From: Stathis Papaioannou (firstname.lastname@example.org)
Date: Wed Nov 14 2007 - 20:02:41 MST
On 15/11/2007, Wei Dai <email@example.com> wrote:
> Yes, I think that is very likely. Mental arithmetic and visual perception
> are both processes that solve well defined problems and are probably
> isolated to one or two brain modules. In contrast, our ability to generate
> intuitions and especially our ability to reason about these questions
> probably involve many more brain modules, and we don't even know how to
> clearly define the problems being solved.
> Also, for visual perception, you can do animal experiments. How do you even
> begin to reverse engineer human-specific neurological processes before we
> have nanotechnology and/or uploading?
> Or, to mention another problem, for mental arithmetic and visual perception,
> you can have someone do mental arithmetic or look at something while you
> watch his neurons fire. But telling someone "now come up with a new insight
> into the nature of induction" isn't likely to get you anywhere.
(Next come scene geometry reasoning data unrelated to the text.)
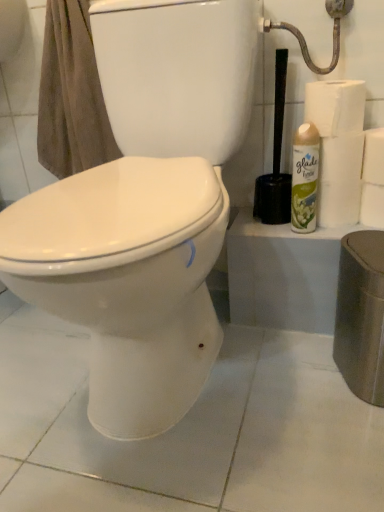
Question: Considering the relative sizes of brown cotton towel at upper left and white paper towel at right, the 3th toilet paper in the top-to-bottom sequence, in the image provided, is brown cotton towel at upper left wider than white paper towel at right, the 3th toilet paper in the top-to-bottom sequence,?

Choices:
 (A) yes
 (B) no

Answer: (A)

Question: Does brown cotton towel at upper left lie behind white paper towel at right, marked as the 2th toilet paper in a bottom-to-top arrangement?

Choices:
 (A) no
 (B) yes

Answer: (A)

Question: Is there a large distance between brown cotton towel at upper left and white paper towel at right, the 3th toilet paper in the top-to-bottom sequence?

Choices:
 (A) no
 (B) yes

Answer: (A)

Question: Is brown cotton towel at upper left next to white paper towel at right, marked as the 2th toilet paper in a bottom-to-top arrangement, and touching it?

Choices:
 (A) no
 (B) yes

Answer: (A)

Question: Is brown cotton towel at upper left to the left of white paper towel at right, the 3th toilet paper in the top-to-bottom sequence, from the viewer's perspective?

Choices:
 (A) no
 (B) yes

Answer: (B)

Question: Is brown cotton towel at upper left taller than white paper towel at right, the 3th toilet paper in the top-to-bottom sequence?

Choices:
 (A) no
 (B) yes

Answer: (B)

Question: Does metallic silver showerhead at upper right have a lesser height compared to white paper towel at upper right, which ranks as the 1th toilet paper in top-to-bottom order?

Choices:
 (A) yes
 (B) no

Answer: (B)

Question: Can you confirm if metallic silver showerhead at upper right is smaller than white paper towel at upper right, arranged as the 4th toilet paper when ordered from the bottom?

Choices:
 (A) yes
 (B) no

Answer: (B)

Question: Are metallic silver showerhead at upper right and white paper towel at upper right, arranged as the 4th toilet paper when ordered from the bottom, beside each other?

Choices:
 (A) yes
 (B) no

Answer: (B)

Question: Is metallic silver showerhead at upper right facing away from white paper towel at upper right, arranged as the 4th toilet paper when ordered from the bottom?

Choices:
 (A) yes
 (B) no

Answer: (B)

Question: From the image's perspective, does metallic silver showerhead at upper right appear lower than white paper towel at upper right, which ranks as the 1th toilet paper in top-to-bottom order?

Choices:
 (A) yes
 (B) no

Answer: (B)

Question: From a real-world perspective, is metallic silver showerhead at upper right over white paper towel at upper right, arranged as the 4th toilet paper when ordered from the bottom?

Choices:
 (A) yes
 (B) no

Answer: (A)

Question: Is white paper at right, placed as the 4th toilet paper when sorted from top to bottom, far away from white paper towel at right, marked as the 2th toilet paper in a bottom-to-top arrangement?

Choices:
 (A) yes
 (B) no

Answer: (B)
Even if the neural activity involved in "higher" cognition is more
complex than that involved in more basic cognition (and I think that
is an assumption, not necessarily true), there is no reason to suppose
that it is a different type of physical process altogether. It's all
generic neurons, generic neurotransmitters, generic action potentials.
Thus, if we are able to analyse and emulate a simple brain function,
emulating the rest of the brain should just be more of the same.